Mexican Court Rejects Full Recount
Mexico's electoral court has rejected the charges of widespread irregularities brought by the leftist loser, Andres Manuel Lopez Obrador. The court did no make the final ruling on the winner yet. They have until September 6th to do so under Mexican law.
The seven judges voted unanimously to reject most of the legal complaints by left-wing candidate Andres Manuel Lopez Obrador, who said he was robbed of victory in the July 2 vote.
The judges, whose rulings are final and cannot be appealed, must declare a president-elect by September 6.
Lopez Obrador's supporters have paralyzed Mexico City with protests this month and he has vowed to make the country ungovernable if the court declares Calderon the winner of the most bitterly contested election in Mexico's modern history.
Calderon said he would not be rattled by protests. "I will assume my role as president if that's what the court decides," he said during an event for businesswomen. "I won't let something that's been decided by all the citizens be undermined by a few in a violent way."
The initial result showed Calderon, a former energy minister from the ruling National Action Party, won the election by 244,000 votes, or just 0.58 of a percentage point.

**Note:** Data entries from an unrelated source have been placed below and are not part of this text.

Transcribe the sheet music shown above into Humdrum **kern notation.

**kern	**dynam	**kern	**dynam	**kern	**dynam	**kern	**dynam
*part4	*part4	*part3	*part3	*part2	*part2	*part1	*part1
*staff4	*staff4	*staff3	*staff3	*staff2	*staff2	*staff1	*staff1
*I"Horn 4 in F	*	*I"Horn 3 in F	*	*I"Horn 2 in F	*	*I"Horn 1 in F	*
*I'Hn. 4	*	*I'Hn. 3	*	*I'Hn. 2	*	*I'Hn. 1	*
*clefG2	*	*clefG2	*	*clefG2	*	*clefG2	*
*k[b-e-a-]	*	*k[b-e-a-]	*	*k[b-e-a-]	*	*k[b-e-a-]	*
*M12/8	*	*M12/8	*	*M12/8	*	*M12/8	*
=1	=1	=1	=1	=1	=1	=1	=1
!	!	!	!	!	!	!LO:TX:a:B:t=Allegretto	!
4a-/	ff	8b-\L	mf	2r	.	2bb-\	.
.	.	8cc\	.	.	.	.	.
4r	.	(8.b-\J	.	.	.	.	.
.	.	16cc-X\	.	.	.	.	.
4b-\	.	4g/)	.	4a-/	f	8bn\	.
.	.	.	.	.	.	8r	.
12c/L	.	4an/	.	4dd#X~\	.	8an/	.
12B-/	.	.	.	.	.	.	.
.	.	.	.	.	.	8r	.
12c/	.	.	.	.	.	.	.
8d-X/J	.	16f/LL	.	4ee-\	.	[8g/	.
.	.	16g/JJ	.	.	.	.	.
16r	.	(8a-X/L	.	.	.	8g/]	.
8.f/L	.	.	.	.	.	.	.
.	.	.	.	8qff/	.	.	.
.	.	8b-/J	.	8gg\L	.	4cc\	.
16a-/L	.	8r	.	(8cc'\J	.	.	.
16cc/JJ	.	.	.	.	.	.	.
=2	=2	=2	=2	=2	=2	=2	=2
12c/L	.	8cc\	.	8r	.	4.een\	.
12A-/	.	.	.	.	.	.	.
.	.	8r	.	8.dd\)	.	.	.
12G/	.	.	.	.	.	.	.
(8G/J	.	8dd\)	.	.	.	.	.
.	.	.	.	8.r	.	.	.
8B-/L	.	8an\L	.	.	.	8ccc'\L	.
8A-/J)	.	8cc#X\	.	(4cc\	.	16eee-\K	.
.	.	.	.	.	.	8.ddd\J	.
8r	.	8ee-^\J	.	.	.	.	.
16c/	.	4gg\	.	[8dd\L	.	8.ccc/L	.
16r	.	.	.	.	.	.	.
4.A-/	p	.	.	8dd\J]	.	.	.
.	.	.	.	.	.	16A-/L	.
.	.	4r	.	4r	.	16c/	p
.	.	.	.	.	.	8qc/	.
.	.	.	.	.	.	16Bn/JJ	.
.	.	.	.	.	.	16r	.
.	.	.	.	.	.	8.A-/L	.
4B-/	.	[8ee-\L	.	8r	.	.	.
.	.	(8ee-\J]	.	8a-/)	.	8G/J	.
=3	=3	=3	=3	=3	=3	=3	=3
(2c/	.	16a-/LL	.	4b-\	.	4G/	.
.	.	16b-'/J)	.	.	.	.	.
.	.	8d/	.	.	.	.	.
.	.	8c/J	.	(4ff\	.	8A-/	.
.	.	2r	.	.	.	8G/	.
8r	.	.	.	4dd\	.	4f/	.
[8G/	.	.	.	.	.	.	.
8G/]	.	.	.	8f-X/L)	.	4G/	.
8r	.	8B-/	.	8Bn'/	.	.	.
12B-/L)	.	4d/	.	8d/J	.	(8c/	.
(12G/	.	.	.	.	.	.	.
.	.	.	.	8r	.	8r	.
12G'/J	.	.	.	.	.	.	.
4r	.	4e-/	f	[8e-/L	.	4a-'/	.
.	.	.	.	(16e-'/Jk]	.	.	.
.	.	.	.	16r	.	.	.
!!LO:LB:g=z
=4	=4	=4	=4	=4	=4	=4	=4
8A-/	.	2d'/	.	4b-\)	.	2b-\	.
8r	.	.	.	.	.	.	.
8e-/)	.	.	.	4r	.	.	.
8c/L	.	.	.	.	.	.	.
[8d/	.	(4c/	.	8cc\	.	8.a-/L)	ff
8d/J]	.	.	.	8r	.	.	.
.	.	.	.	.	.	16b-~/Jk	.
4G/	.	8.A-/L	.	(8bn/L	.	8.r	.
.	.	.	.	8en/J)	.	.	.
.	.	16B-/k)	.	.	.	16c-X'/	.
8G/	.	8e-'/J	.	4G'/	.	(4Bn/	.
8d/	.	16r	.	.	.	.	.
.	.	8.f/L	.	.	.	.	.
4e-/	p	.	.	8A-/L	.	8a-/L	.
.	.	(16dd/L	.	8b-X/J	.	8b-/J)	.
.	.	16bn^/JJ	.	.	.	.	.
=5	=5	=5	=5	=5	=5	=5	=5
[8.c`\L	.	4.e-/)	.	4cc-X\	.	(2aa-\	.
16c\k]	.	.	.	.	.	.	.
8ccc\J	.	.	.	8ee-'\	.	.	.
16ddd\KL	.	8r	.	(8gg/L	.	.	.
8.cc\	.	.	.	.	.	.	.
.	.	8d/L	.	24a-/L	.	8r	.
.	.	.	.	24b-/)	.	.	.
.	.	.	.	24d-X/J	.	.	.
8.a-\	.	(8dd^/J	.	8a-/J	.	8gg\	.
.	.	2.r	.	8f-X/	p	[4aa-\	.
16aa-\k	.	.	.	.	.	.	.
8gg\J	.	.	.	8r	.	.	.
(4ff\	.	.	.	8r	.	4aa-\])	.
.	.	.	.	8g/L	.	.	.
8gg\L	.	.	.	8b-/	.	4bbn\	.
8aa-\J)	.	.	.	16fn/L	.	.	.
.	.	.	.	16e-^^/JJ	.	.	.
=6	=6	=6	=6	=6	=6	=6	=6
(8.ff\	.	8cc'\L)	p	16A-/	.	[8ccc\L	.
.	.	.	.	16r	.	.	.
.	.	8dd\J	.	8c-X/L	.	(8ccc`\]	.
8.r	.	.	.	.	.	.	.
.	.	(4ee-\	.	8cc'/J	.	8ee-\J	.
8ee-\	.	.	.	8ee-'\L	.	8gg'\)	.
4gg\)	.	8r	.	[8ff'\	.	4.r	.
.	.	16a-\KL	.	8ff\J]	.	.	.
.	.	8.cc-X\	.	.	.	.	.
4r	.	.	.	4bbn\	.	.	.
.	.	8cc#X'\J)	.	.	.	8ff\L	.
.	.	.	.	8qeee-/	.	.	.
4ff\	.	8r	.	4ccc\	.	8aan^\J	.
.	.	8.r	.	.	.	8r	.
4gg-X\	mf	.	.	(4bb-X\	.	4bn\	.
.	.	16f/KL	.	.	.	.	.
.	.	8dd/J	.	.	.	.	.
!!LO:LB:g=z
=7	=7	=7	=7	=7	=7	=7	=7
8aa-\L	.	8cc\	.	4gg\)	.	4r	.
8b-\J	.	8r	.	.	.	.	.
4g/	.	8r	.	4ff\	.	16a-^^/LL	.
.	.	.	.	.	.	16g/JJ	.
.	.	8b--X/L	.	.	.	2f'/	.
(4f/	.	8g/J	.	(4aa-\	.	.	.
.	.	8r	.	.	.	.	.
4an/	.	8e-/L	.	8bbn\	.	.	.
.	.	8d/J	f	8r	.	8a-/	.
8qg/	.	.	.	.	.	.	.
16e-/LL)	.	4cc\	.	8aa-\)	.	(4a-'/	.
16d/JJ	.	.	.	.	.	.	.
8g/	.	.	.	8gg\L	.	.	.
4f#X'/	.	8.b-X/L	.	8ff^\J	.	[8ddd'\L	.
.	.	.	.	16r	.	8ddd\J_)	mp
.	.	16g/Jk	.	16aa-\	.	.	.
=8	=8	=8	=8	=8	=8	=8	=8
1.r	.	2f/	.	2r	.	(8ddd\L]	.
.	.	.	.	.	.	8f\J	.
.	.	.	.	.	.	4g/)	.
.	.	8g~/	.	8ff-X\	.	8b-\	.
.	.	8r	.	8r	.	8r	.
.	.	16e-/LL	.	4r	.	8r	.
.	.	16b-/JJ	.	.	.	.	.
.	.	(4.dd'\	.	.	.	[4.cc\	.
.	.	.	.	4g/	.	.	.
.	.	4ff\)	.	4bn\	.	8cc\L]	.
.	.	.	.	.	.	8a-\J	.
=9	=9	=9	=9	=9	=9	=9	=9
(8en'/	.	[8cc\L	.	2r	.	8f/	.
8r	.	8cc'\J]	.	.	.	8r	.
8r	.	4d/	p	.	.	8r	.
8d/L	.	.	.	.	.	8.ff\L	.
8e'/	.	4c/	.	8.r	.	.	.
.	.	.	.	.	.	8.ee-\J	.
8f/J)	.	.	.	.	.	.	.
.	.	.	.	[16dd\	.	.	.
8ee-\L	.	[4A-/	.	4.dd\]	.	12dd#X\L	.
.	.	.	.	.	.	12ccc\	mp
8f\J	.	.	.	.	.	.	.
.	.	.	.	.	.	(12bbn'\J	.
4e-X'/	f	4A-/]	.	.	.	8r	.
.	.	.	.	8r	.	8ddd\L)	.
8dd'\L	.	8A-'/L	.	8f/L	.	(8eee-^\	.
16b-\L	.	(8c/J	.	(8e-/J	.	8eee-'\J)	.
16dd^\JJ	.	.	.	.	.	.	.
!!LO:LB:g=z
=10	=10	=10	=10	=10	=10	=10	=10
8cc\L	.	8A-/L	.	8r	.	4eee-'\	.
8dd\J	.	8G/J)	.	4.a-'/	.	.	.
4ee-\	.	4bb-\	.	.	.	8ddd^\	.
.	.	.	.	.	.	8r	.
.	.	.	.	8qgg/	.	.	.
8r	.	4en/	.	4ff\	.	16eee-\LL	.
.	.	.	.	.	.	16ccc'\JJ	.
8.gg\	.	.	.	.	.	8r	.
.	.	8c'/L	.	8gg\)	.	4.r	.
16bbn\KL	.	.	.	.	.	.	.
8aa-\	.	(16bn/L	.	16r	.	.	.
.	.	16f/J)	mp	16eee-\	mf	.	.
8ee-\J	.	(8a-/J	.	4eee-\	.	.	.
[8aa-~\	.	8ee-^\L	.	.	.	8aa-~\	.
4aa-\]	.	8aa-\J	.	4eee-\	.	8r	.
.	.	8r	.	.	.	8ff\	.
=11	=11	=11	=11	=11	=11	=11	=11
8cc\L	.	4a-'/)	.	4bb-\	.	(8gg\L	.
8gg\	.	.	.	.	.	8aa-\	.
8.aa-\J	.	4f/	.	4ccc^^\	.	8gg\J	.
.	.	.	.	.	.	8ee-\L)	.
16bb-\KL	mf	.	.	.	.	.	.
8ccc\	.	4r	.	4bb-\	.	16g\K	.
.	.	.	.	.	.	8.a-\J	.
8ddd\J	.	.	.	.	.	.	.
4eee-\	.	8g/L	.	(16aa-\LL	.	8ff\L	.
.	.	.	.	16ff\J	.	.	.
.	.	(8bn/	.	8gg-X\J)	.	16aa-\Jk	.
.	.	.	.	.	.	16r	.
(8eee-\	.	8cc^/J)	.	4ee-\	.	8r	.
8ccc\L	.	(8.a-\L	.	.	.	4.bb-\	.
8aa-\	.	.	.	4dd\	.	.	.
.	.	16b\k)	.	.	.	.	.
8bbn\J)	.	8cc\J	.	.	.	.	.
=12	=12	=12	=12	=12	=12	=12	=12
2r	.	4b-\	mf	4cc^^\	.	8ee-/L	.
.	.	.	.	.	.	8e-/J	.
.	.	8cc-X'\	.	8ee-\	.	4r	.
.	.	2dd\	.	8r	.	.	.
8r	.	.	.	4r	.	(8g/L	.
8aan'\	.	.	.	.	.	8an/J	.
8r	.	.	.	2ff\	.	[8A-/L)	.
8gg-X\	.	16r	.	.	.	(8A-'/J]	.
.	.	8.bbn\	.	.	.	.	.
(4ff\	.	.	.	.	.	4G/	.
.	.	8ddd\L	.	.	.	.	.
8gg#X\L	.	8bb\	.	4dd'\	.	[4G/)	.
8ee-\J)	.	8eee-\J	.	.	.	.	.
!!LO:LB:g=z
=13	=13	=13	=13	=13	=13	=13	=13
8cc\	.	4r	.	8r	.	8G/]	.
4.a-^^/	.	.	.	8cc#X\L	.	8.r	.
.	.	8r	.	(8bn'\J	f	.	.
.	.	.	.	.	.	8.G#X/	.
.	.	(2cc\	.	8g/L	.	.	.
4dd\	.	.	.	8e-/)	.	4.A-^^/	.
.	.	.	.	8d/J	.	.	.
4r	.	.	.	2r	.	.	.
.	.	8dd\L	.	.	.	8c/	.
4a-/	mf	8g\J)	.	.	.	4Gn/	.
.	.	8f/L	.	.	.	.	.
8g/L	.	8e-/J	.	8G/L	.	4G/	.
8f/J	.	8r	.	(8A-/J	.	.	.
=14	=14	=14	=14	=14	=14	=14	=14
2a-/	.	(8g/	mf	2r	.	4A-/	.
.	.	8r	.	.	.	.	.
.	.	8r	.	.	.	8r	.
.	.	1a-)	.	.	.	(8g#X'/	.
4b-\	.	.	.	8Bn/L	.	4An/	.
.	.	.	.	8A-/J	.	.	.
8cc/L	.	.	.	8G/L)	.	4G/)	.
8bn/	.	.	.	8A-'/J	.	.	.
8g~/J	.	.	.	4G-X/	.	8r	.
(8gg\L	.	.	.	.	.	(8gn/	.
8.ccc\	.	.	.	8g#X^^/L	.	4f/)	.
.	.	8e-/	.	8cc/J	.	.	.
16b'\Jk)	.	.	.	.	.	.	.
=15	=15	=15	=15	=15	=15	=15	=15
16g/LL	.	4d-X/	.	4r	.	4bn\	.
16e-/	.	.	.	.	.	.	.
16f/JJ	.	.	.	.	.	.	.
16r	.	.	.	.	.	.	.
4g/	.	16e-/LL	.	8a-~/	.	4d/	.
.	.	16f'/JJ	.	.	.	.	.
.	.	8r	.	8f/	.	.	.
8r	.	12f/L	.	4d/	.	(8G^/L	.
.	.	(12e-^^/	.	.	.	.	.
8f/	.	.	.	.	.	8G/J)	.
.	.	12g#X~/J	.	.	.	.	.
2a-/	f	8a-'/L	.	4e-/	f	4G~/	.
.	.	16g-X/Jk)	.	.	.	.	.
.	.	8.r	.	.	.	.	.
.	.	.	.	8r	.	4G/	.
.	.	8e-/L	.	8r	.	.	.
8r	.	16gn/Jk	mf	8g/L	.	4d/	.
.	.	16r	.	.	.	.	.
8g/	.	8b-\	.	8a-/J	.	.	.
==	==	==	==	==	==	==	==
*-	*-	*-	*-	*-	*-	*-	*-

The judges fell short of formally naming Calderon the winner but they said there were only marginal changes to the original results after recounts and annulments at some of the most fiercely contested polling stations.
Leonel Castillo, president of the election tribunal, said Lopez Obrador's claims of huge fraud "turned out to be completely unfounded."
AMLO is not backing down on his threats to form a parallel government or to lead a resistance effort. There are signs that his support is starting to drop, however.
"It would be an abuse of the people's rights, a rupture of the constitutional order and a coup d'etat, which is offensive to millions of Mexicans," he told supporters on Sunday in Mexico City's central Zocalo square, where they have been camping overnight in a sit-in for almost a month.
But attendance at his mass rallies has dropped in the last two weeks and a campaign of blockading highways, government buildings and foreign banks appears to be losing steam.
The leftist, who has vowed to overhaul economic policies to put the poor first, insists he will not give up. Some 50 supporters marched through the Zocalo with a fake coffin marked "Democracy."
Frankly, the rallies were never quite as big as some press reports would have you believe according to Mark In Mexico. Still, the fact that AMLO is willing to ruin the economy of Mexico to seize power has been a very troubling sign.